It was cast in bronze under Governor General Rafael Maria Aguilar and upon the direction of Ambrosio Casas, 1805-1808. The monument was unveiled in 1824.
The statue was replaced with a monument to the martyr priests Gomez, Burgos, and Zamora (GomBurZa) in 1961.
The Charles IV monument was reinstated under the Intramuros Administration. In 2016, it was declared a National Cultural Treasure.
The earliest fortification seen in this area was a wooden kuta, or a palisade of stout timbers, reinforced with sand and earth and made by the original settlers, led by Rajah Sulayman, who was believed to have been descended from Brunei royalty. It was defended by lantaka, or narrow bronze cannons typical of precolonial Southeast Asian communities, and mostly used to defend against pirates.
An undated photo of Fort Santiago. (Photo provided by Intramuros Administration)
The cannons were made by Panday Pira, a blacksmith from Pampanga, believed to be the first Filipino cannon-maker. He fled to Pampanga following the Spanish invasion of Manila, though he was soon commissioned by the Spaniards to make cannons for them as there were no smiths from Spain at the time. So integral was Panday Pira to the early fortification of Intramuros that when he died, the Spaniards had to petition the King of Spain for a blacksmith to take his place.
Fort Santiago was the primary fortification of Manila and evolved to incorporate new theories in military engineering as time went on. As there were no stone masons in Manila in the beginning of the Spanish occupation, the first Governor-General of Manila, Miguel Lopez de Legazpi, merely rebuilt and maintained the wooden palisade up until the invasion by the pirate Limahong in 1574 made stronger fortifications necessary.
It wasn’t until the Jesuit priest Antonio Sedeno arrived in the country, that the stone fortification of Intramuros began in earnest. It is said that he and Bishop Domingo de Salazar discovered the volcanic tuff called adobe when they were exploring in Guadalupe. The two priests are largely credited for introducing stone into the construction of Intramuros.

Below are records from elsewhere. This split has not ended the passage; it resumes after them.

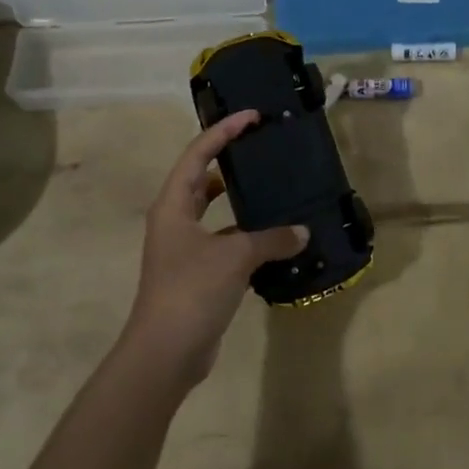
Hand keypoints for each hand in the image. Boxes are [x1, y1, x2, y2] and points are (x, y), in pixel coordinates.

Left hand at [124, 111, 308, 385]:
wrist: (165, 353)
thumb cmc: (192, 291)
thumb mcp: (235, 258)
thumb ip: (272, 239)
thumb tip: (303, 232)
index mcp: (173, 205)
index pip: (198, 154)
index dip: (223, 131)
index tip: (252, 116)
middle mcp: (175, 220)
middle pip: (200, 176)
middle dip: (226, 157)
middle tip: (259, 144)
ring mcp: (183, 248)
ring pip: (211, 210)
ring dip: (236, 197)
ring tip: (269, 184)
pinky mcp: (196, 272)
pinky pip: (223, 240)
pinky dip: (245, 234)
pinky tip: (273, 237)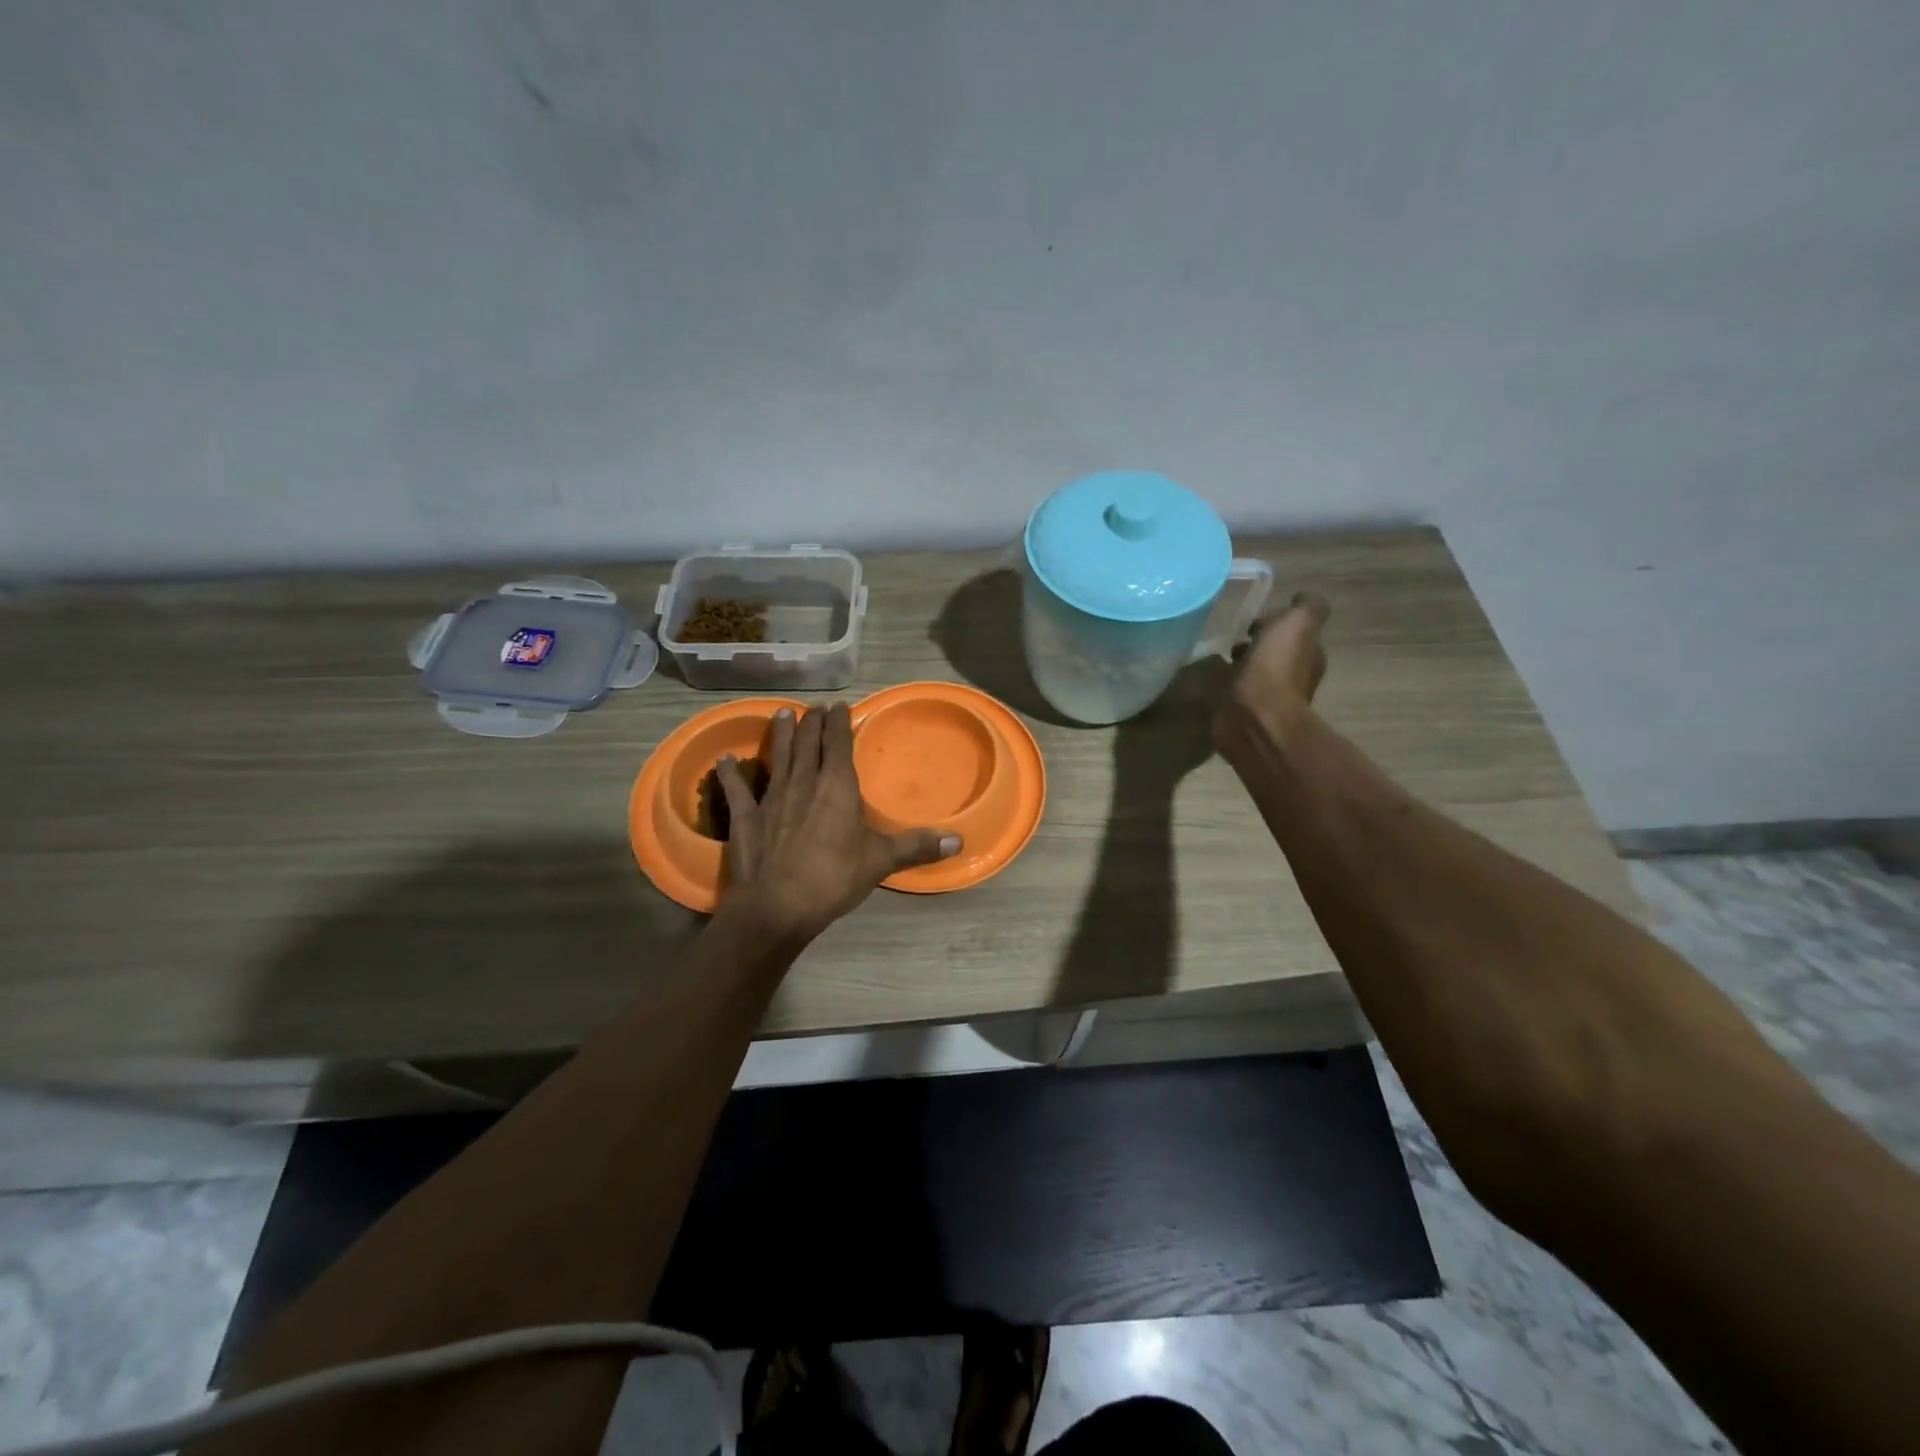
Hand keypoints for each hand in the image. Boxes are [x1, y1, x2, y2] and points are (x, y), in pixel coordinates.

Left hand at [714, 703, 959, 945]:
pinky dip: (731, 774)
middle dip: (812, 723)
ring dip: (780, 735)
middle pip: (808, 745)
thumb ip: (916, 847)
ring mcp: (771, 798)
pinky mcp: (745, 818)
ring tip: (782, 714)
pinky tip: (724, 760)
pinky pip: (737, 790)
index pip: (839, 745)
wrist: (777, 907)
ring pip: (778, 758)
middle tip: (814, 708)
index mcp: (837, 788)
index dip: (839, 724)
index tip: (839, 706)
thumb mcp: (880, 862)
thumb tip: (959, 841)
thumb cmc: (833, 879)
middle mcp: (804, 783)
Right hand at [1214, 592, 1329, 746]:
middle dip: (1257, 644)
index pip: (1295, 632)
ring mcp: (1268, 698)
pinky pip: (1236, 691)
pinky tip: (1214, 679)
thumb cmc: (1276, 667)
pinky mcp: (1244, 713)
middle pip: (1275, 652)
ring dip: (1241, 664)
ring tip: (1218, 658)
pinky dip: (1228, 683)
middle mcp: (1294, 676)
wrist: (1254, 716)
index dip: (1276, 623)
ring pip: (1254, 672)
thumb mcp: (1298, 623)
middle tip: (1234, 639)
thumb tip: (1301, 598)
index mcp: (1309, 654)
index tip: (1254, 622)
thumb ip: (1306, 607)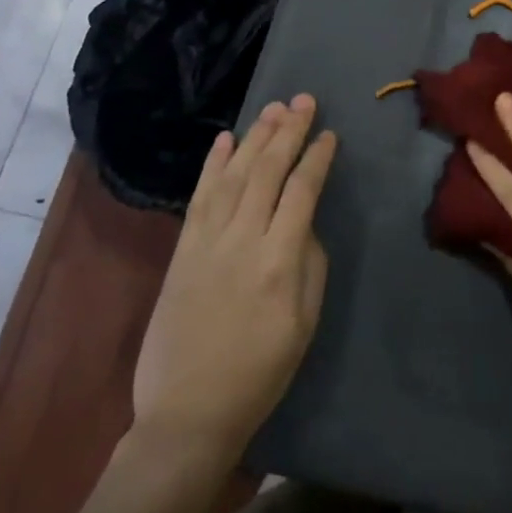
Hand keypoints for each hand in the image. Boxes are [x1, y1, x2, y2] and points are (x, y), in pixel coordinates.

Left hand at [132, 95, 336, 460]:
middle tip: (303, 100)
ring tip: (271, 108)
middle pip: (268, 171)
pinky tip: (224, 140)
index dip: (317, 158)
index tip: (329, 134)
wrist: (187, 412)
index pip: (302, 191)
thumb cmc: (259, 373)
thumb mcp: (304, 324)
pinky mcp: (182, 250)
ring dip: (254, 137)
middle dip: (288, 131)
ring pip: (234, 174)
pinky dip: (212, 165)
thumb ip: (310, 264)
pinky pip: (199, 196)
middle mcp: (242, 239)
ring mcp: (207, 241)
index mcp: (279, 260)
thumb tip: (305, 224)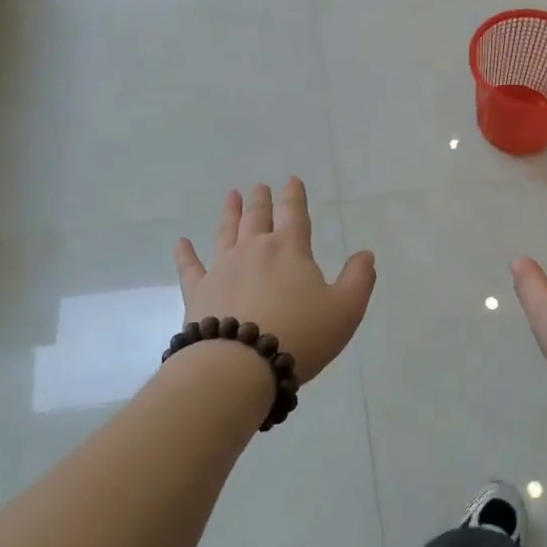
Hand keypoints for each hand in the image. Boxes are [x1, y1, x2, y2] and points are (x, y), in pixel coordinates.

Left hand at [174, 179, 376, 385]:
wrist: (240, 365)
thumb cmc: (300, 335)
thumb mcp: (345, 309)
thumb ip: (359, 279)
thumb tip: (366, 254)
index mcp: (290, 249)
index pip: (294, 214)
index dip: (294, 196)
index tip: (291, 180)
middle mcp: (254, 250)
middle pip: (258, 218)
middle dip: (261, 200)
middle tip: (259, 187)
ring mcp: (223, 268)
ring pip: (226, 233)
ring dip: (230, 213)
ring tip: (231, 196)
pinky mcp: (198, 292)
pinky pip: (190, 267)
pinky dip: (185, 254)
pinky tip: (181, 243)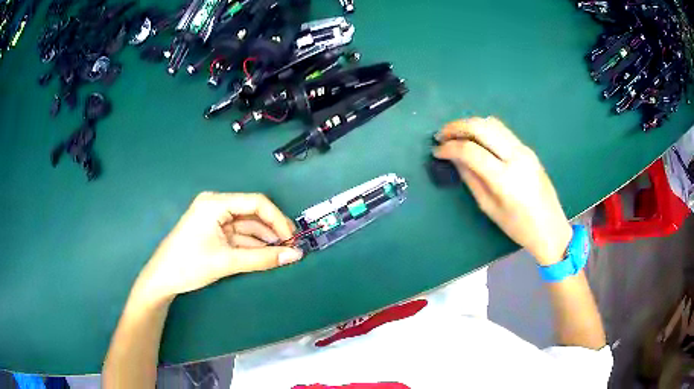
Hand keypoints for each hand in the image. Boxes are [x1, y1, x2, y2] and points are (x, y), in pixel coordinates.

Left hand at [136, 192, 303, 302]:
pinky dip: (253, 246)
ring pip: (247, 226)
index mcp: (216, 203)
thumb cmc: (189, 265)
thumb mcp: (228, 261)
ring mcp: (214, 219)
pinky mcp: (214, 232)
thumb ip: (263, 258)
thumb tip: (295, 256)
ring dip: (264, 240)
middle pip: (252, 214)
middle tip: (291, 248)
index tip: (292, 239)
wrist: (162, 279)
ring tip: (282, 254)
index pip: (256, 202)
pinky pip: (238, 236)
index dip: (278, 219)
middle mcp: (216, 205)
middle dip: (272, 231)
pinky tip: (267, 255)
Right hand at [434, 117, 572, 265]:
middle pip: (481, 127)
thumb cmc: (518, 227)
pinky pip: (502, 130)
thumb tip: (454, 159)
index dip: (449, 148)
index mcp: (505, 179)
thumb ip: (471, 179)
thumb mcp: (490, 208)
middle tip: (441, 135)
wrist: (551, 227)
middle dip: (456, 127)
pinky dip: (484, 129)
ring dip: (470, 124)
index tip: (437, 151)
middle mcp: (516, 157)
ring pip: (492, 123)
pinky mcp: (528, 149)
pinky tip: (475, 138)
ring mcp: (524, 149)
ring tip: (455, 134)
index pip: (471, 151)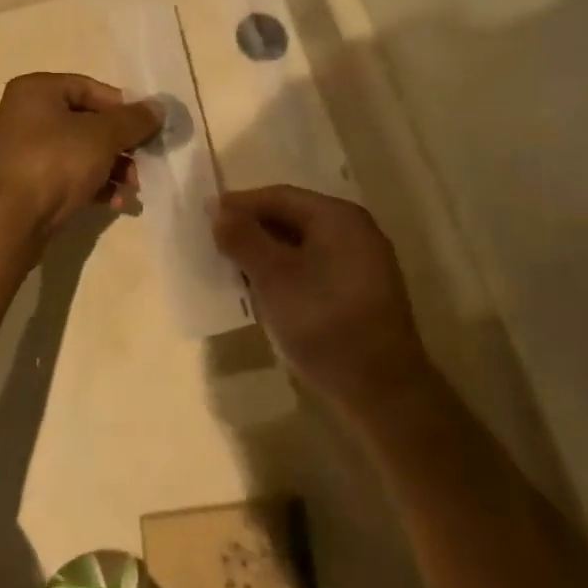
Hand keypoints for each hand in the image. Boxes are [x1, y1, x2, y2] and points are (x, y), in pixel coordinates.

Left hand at [0, 74, 162, 235]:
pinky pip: (70, 176)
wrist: (7, 222)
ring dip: (113, 168)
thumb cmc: (54, 163)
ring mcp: (27, 151)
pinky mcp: (30, 184)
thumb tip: (159, 107)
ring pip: (82, 152)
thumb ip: (133, 120)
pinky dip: (95, 186)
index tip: (148, 129)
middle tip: (145, 163)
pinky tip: (116, 203)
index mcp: (37, 90)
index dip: (123, 108)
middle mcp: (27, 115)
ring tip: (133, 189)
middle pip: (89, 122)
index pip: (91, 88)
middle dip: (121, 145)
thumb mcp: (101, 136)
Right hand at [213, 187, 427, 417]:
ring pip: (301, 244)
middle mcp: (354, 230)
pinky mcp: (361, 291)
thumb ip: (243, 238)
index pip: (278, 196)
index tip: (205, 217)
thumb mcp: (273, 277)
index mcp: (338, 217)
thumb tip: (218, 210)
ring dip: (266, 252)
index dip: (239, 204)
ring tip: (233, 268)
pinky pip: (314, 266)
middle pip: (291, 217)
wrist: (382, 391)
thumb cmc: (323, 322)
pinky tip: (265, 291)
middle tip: (215, 243)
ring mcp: (362, 262)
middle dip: (251, 228)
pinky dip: (286, 271)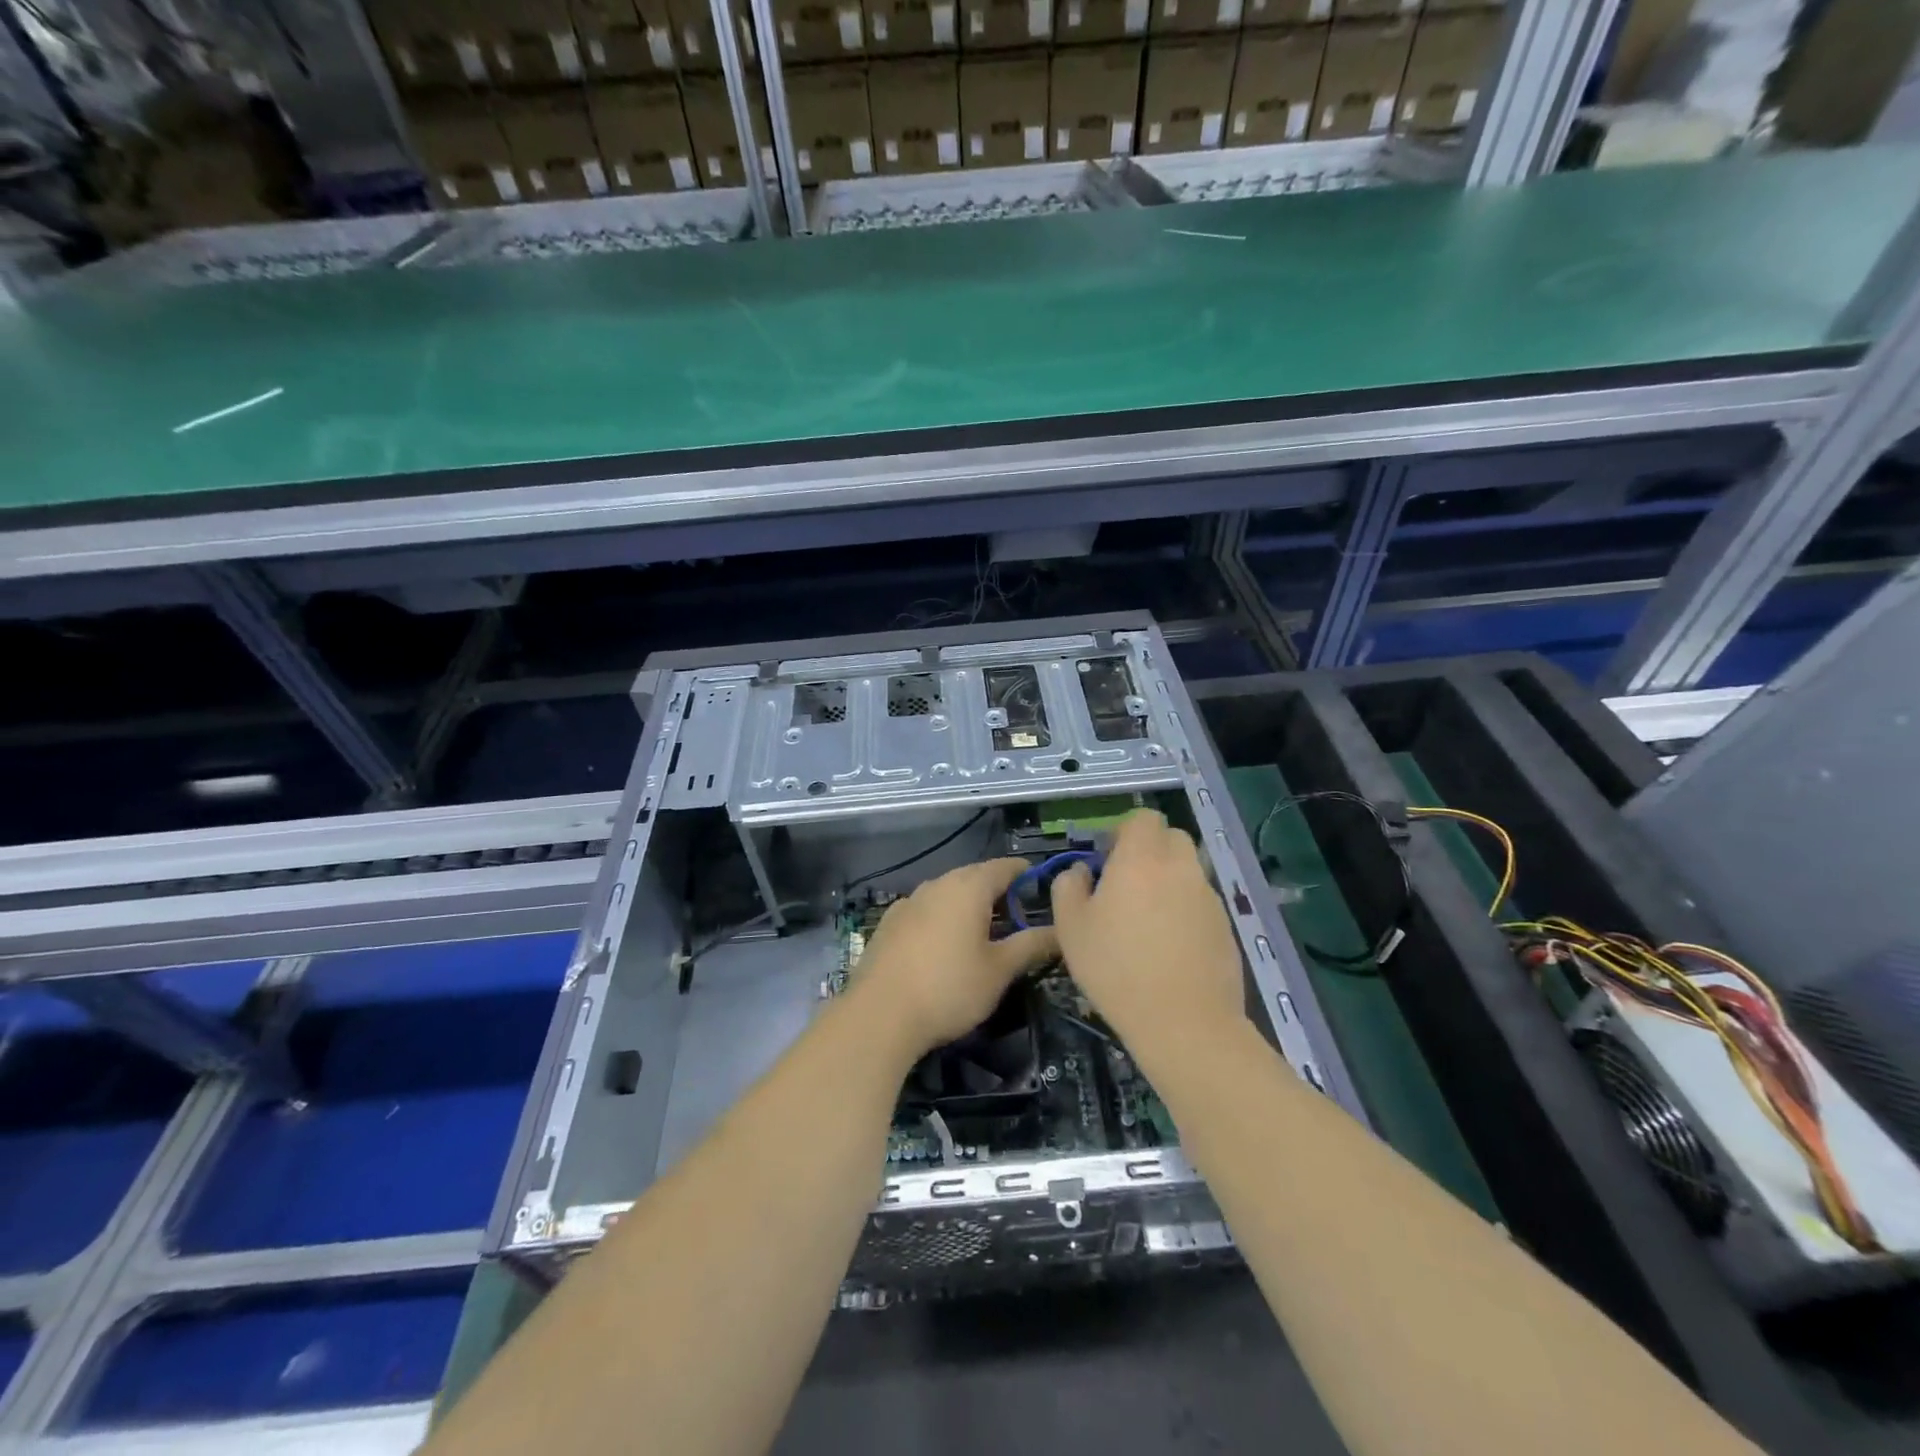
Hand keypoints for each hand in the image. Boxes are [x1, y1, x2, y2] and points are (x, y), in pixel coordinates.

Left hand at [853, 858, 1058, 1058]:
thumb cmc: (949, 988)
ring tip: (983, 930)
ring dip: (967, 904)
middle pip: (974, 876)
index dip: (1025, 874)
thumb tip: (1061, 931)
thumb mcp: (999, 970)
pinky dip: (942, 917)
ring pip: (947, 892)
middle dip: (996, 890)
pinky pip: (925, 909)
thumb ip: (1031, 945)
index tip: (1040, 886)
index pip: (1004, 867)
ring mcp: (909, 902)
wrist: (880, 1014)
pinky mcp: (889, 923)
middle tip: (1017, 914)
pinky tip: (943, 943)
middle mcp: (937, 884)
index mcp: (968, 887)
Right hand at [1050, 811, 1245, 1047]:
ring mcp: (1208, 897)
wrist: (1185, 1022)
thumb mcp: (1071, 928)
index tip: (1107, 859)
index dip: (1124, 831)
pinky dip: (1185, 911)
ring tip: (1146, 921)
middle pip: (1171, 838)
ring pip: (1188, 871)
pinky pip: (1200, 903)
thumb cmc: (1117, 968)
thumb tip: (1081, 871)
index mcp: (1141, 859)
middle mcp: (1180, 868)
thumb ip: (1068, 887)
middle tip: (1126, 884)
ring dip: (1168, 882)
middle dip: (1150, 850)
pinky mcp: (1225, 927)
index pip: (1144, 818)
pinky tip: (1169, 947)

During the Spanish period, no Filipino (then called indio by the Spaniards) was allowed in Fort Santiago unless he were a prisoner doomed to be executed. The other indios allowed within the walls were laborers and craftsmen, who were led out at nightfall, with the gates securely fastened behind them. The national hero, Jose Rizal, was imprisoned in Fort Santiago before his execution in Bagumbayan and a shrine and museum dedicated to his life and achievements can be found within.